Fire extinguishers must be conspicuously located along normal paths of travel and may not be obstructed or obscured from view. The fire extinguisher must be secured on a hanger, on a bracket, or in a cabinet/wall recess. The pressure gauge reading should be in the operable position. Verify monthly these requirements are met.

Fire extinguishers should be the appropriate type for the hazard and within 50 feet of travel from the operations involving electrical hazards and chemicals, and 75 feet for ordinary combustibles. Ideally fire extinguishers should be located within the shop but a corridor location is acceptable if within the stipulated travel distance.

EH&S will evaluate the shop for the proper type of fire extinguisher, ensure the travel distance is acceptable and that the units are accessible. Extinguishers should be mounted on walls or columns.

Mounting height should be between 3.5 to 5 feet from floor to the top of the fire extinguisher. The bottom of the fire extinguisher must not be within 4 inches of the floor. Shops should be equipped with multipurpose (ABC) fire extinguishers or a combination of different extinguishers.

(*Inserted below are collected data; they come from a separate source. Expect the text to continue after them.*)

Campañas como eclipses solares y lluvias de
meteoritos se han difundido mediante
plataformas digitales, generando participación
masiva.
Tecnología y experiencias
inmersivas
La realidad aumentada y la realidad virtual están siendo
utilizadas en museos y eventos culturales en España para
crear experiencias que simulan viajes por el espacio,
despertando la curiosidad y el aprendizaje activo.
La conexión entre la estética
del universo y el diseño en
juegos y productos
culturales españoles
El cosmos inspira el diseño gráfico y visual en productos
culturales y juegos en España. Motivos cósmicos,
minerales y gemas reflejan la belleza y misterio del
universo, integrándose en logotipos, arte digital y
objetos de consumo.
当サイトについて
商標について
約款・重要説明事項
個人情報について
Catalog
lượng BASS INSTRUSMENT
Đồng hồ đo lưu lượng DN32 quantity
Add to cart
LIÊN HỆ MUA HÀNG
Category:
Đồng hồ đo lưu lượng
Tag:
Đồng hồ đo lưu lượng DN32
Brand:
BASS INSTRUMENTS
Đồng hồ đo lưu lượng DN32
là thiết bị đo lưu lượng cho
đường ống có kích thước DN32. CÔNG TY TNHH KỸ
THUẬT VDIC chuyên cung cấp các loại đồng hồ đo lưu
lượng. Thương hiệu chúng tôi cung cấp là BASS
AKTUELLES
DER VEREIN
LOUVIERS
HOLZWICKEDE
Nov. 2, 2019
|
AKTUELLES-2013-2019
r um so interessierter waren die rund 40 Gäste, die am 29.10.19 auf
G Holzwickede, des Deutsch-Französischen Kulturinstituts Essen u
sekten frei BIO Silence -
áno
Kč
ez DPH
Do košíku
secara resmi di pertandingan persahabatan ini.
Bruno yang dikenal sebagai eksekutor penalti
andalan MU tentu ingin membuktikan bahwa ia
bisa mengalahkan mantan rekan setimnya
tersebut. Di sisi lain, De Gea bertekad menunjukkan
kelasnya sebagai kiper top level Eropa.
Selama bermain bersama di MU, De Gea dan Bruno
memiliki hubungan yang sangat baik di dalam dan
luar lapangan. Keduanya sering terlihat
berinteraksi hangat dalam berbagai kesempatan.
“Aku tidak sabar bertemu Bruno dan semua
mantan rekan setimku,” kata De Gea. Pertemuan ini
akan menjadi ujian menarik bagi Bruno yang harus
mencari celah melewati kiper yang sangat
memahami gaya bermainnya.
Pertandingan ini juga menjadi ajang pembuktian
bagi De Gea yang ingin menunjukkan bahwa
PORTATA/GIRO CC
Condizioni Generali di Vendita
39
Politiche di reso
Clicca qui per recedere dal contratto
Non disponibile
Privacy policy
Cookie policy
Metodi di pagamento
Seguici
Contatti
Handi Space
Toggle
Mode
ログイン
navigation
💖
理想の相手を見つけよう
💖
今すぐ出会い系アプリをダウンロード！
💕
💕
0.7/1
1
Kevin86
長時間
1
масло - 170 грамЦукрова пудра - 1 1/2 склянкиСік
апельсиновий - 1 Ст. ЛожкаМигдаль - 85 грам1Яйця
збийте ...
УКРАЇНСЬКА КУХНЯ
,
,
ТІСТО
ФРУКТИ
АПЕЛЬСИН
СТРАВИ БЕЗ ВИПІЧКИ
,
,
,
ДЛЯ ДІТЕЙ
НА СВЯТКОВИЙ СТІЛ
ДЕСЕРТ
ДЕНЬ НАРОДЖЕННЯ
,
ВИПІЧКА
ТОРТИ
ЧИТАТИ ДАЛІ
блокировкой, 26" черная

If your shop works with flammable metals such as magnesium, titanium, uranium, potassium, calcium, sodium, and lithium you must have a Class D fire extinguisher. Alternately, dry talc, sand or a similar material may be acceptable depending upon the shop activity.

- IFC 906
- NFPA 10
40 Have fire extinguishers been inspected in the last year and been fully charged?
Fire extinguishers should be tested annually. For service on the main campus contact Facility Services at (206) 543-1900. For other facilities confer with your building management.

IFC 906

41 Can all shop users hear alarms or is there a process to notify users of alarms in high noise areas?
All staff must be able to hear the fire alarm when it activates over ambient shop noise. Surveyors will ask shop occupants about their recollection of audibility when the alarm was last activated. Visual alarms are acceptable for high-noise areas.

WAC 296-800-31071

42 Are there 18 inches of clearance between stored items and fire sprinklers, and are fire sprinklers unobstructed and unpainted?
Maintain a minimum of 18 inches between materials stored on shelves and sprinkler heads. Shelves on the perimeter of the room are not subject to this height limitation.